As regards Dr. Robin Newton, whose vote of no confidence was garnered, your reporter implied, because she would not let Dr. Oriaifo volunteer, let us be clear: Dr. Newton was hand-picked by Fairman to ascend to the office of chief medical officer without competition and over the concerns of the elected medical/dental staff representatives. We nevertheless have tried, and continue to try, to work with her. Although the volunteering issue was one of 14 items listed against her—the pivotal reason for that recent vote of no confidence was her repeated problems with misrepresentation of communications, the most recent being to the elected medical leadership concerning JCAHO issues.

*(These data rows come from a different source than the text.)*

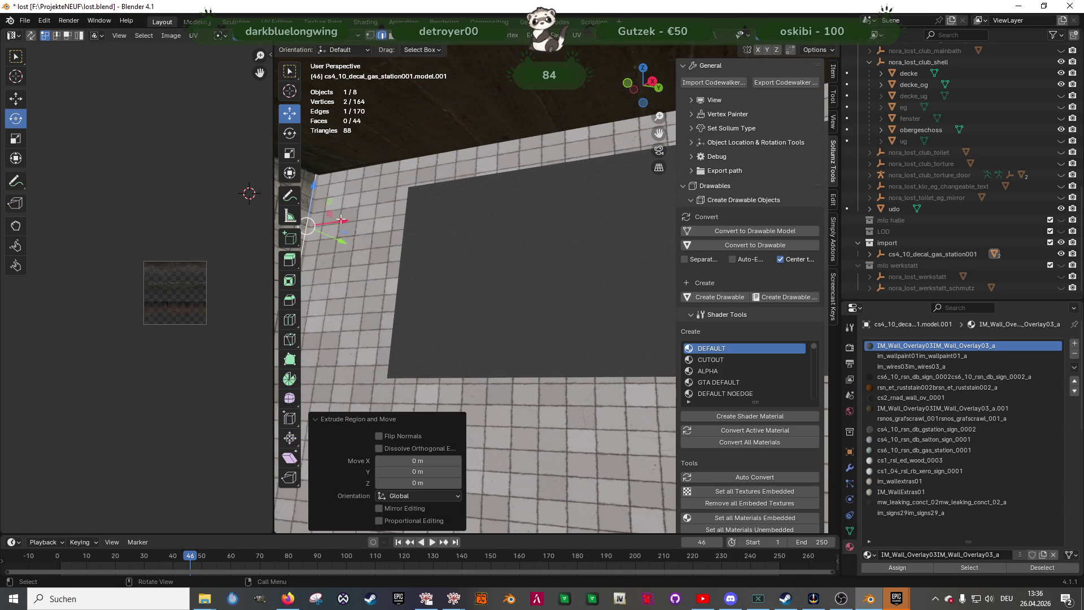
pyautogui.click(401, 186)
pyautogui.moveTo(411, 205)
pyautogui.mouseDown(button='middle')
pyautogui.moveTo(364, 205)
pyautogui.moveTo(483, 256)
pyautogui.moveTo(463, 238)
pyautogui.moveTo(552, 308)
pyautogui.moveTo(436, 327)
pyautogui.mouseUp(button='middle')
pyautogui.press('shift+z')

If the Washington City Paper’s approach to reviewing the medical care in Washington, D.C., is to pull up the skirts of hospitals citywide, then it will always find soiled underpants. All hospital organizations have concerns that they wish to handle internally—they are not hiding. Hospitals contain health-care providers who are human beings. Human beings can make errors or be part of systems that make errors. Internal reviews of such issues try to address these errors. I hope that your review of other health-care organizations will be done as extensively, but far more accurately.

The PBC—D.C. General Hospital, more specifically—is in a struggle for survival, solely because of fiscal mismanagement. Your reporter and your paper are being used in an attempt to distract you and the public from significant realities. The internal misinformation you have been fed is clearly an attempt to discredit our trauma service, which serves a great need to our surrounding community, and to discredit our dedicated physician and provider staff. It is a brutal way to attempt to silence the medical professionals who have remained silent too long, while we have attempted to remain inside the usual communication venues to press for congressional action. We will not go silently into the night and let our patients be robbed of needed clinical services because fiscal oversight was essentially nonexistent. We will not allow the powers behind this disgraceful attempt to discredit our professional careers as a means to silence us prevail. The City Paper is being pushed into a fire that it did not set. Please be careful not to be consumed.

President

Medical and Dental Staff

D.C. Health & Hospitals Public Benefit Corp.